Lee también: Columna de Claudio Alvarado: Mínimos comunes

A partir del 1 de enero de 2021 el país cuenta con 11 Servicios Locales de Educación Pública (SLEP) operativos, completando así la primera etapa de acuerdo a lo planificado en la ley 21.040, aprobada unánimemente el año 2017, conocida como desmunicipalización. Además, este año se estableció el ámbito de competencia territorial para los siguientes 15 SLEP, alcanzando con esto una cobertura en todo el territorio nacional en los próximos años. Tal y como lo señala Alejandra Grebe, Directora de la Dirección de Educación Pública, en una reciente entrevista con La Tercera “el gran desafío que tenemos es que esta política pública se transforme en una política de Estado”.

Una República no puede ser el resultado de la sumatoria de proyectos particulares, sino la sinergia armónica que requiere cualquier casa común.
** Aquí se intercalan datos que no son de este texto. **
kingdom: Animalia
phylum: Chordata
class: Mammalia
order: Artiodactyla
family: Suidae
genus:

Con las condiciones actuales, nada impediría que, en un extremo ficticio, se apodere de todos los establecimientos educacionales de una comuna o región algún oligopolio de privados con intereses específicos, por ejemplo, algún grupo religioso, económico o político que cuente con los recursos suficientes para hacerlo.

Incluso pudiera llegar inversión extranjera y tomar ese rol si pusiera los recursos suficientes encima para ser el sostenedor (sin fines de lucro) de todos los establecimientos privados de la zona en cuestión. Si así ocurriese, Chile estaría entregando a un grupo de interés particular todos los proyectos educativos y, en consecuencia, la formación valórica de sus estudiantes. Ya está pasando con la participación extranjera en las empresas del litio, podría pasar en educación también. Es decir, es necesario comprender que “la libertad de enseñanza abre un espacio de creación e innovación educacional; igualmente, garantiza el pluralismo al permitir proyectos educacionales con identidades culturales específicas”, como señala, Cristián Bellei pudiendo el Estado “relacionarse de maneras creativas con las escuelas privadas para promover la cooperación con el sector público y apoyar innovaciones que eventualmente se transfieran al conjunto”, más no desde una lógica competitiva descarnada.

Tener prioridad sobre la educación pública mandata a tomar todas las herramientas posibles del Estado para garantizar el derecho a la educación, sin por eso perjudicar a los demás. Básicamente, subir el estándar de lo posible y pensar con altura de miras en una mejor alternativa.

Es absolutamente necesario que el Estado se vuelque con todo el poder que la soberanía constitucional le otorgue para fortalecer la educación pública como pilar fundamental de la Construcción de la República, pudiendo disponer de los recursos económicos que se necesiten y también de las políticas e instrumentos que le permita garantizar una educación pública digna, que asegure los aprendizajes de estudiantes y, por sobre todo, que trabaje incansablemente por la formación de seres humanos para que puedan desarrollar sus proyectos de vida en plenitud, contribuir a la sociedad, y convivir en paz y fraternalmente. Como dijo Adriana Valdés, esperemos que la nueva Constitución nos emocione, y qué más emocionante que la educación.